DEAL NEWS: Chipmaker Integrated Device Technology soared after it agreed to be bought by Renesas Electronics of China for $49 a share, or $6.34 billion. IDT climbed 10.9 percent to $46.67.
Yum China Holdings dropped 12.7 percent to $32.17 after Bloomberg News reported that a Chinese consortium has decided to end its effort to buy the fast food company.
ENERGY: Benchmark U.S. crude jumped 2.5 percent to $69.25 per barrel in New York. Brent crude, used to price international oils, climbed 2 percent to $78.89 a barrel in London.
Wholesale gasoline rallied 2.8 percent to $2.01 a gallon. Heating oil gained 1.5 percent to $2.25 a gallon. Natural gas added 0.9 percent to $2.83 per 1,000 cubic feet.

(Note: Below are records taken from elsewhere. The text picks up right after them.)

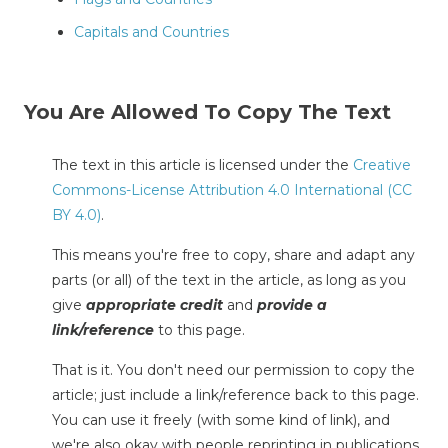
Capitals and Countries
You Are Allowed To Copy The Text
The text in this article is licensed under the
Creative
Commons-License Attribution 4.0 International (CC
BY 4.0)
.
This means you're free to copy, share and adapt any
parts (or all) of the text in the article, as long as you
give
appropriate credit
and
provide a
link/reference
to this page.
That is it. You don't need our permission to copy the
article; just include a link/reference back to this page.
You can use it freely (with some kind of link), and
we're also okay with people reprinting in publications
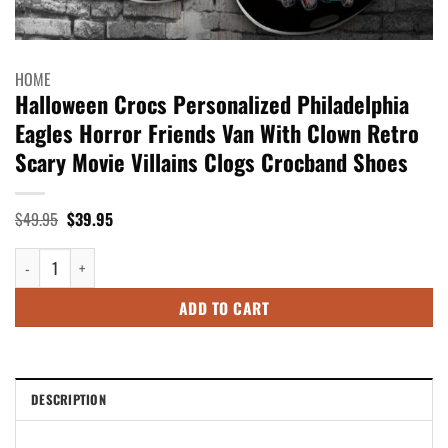
HOME
Halloween Crocs Personalized Philadelphia
Eagles Horror Friends Van With Clown Retro
Scary Movie Villains Clogs Crocband Shoes
Original
Current
$
49.95
$
39.95
price
price
was:
is:
Halloween Crocs Personalized Philadelphia Eagles Horror Friends Van Wi
$49.95.
$39.95.
ADD TO CART
DESCRIPTION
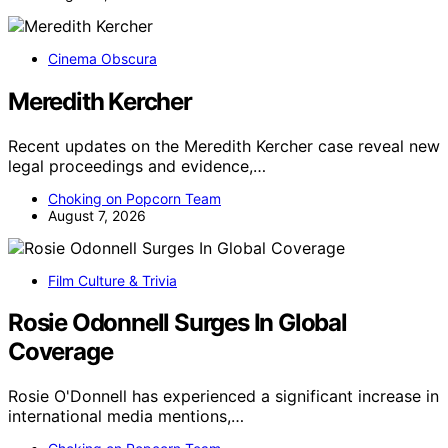
Cinema Obscura
Meredith Kercher
Recent updates on the Meredith Kercher case reveal new
legal proceedings and evidence,…
Choking on Popcorn Team
August 7, 2026
Film Culture & Trivia
Rosie Odonnell Surges In Global
Coverage
Rosie O'Donnell has experienced a significant increase in
international media mentions,…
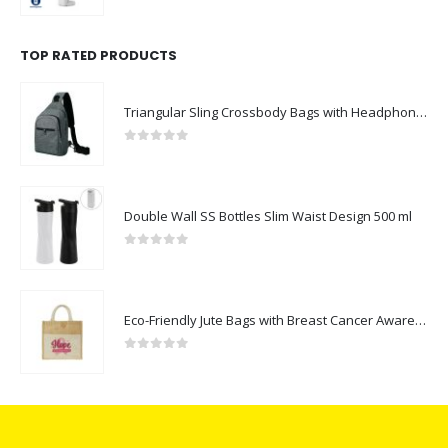
0
out of 5
TOP RATED PRODUCTS
Triangular Sling Crossbody Bags with Headphone Hole
0
out of 5
Double Wall SS Bottles Slim Waist Design 500 ml
0
out of 5
Eco-Friendly Jute Bags with Breast Cancer Awareness Logo
0
out of 5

OVERSEAS: Germany’s DAX and London’s FTSE 100 both fell 0.1 percent. The French CAC 40 added 0.3 percent.
Hong Kong’s Hang Seng lost 0.7 percent and officially entered a bear market, having fallen 20.3 percent from its recent peak reached Jan. 26. Tokyo’s Nikkei 225 rose 1.3 percent while Seoul’s Kospi fell 0.2 percent.
METALS: Gold rose 0.2 percent to $1,202.20 an ounce. Silver fell 0.2 percent to $14.15 an ounce. Copper slipped 0.2 percent to $2.62 a pound.
BONDS: Bond prices fell. The yield on the 10-year Treasury note rose to 2.98 percent from 2.94 percent.
CURRENCY: The dollar rose to 111.55 yen from 111.21 yen. The euro dipped to $1.1585 from $1.1597.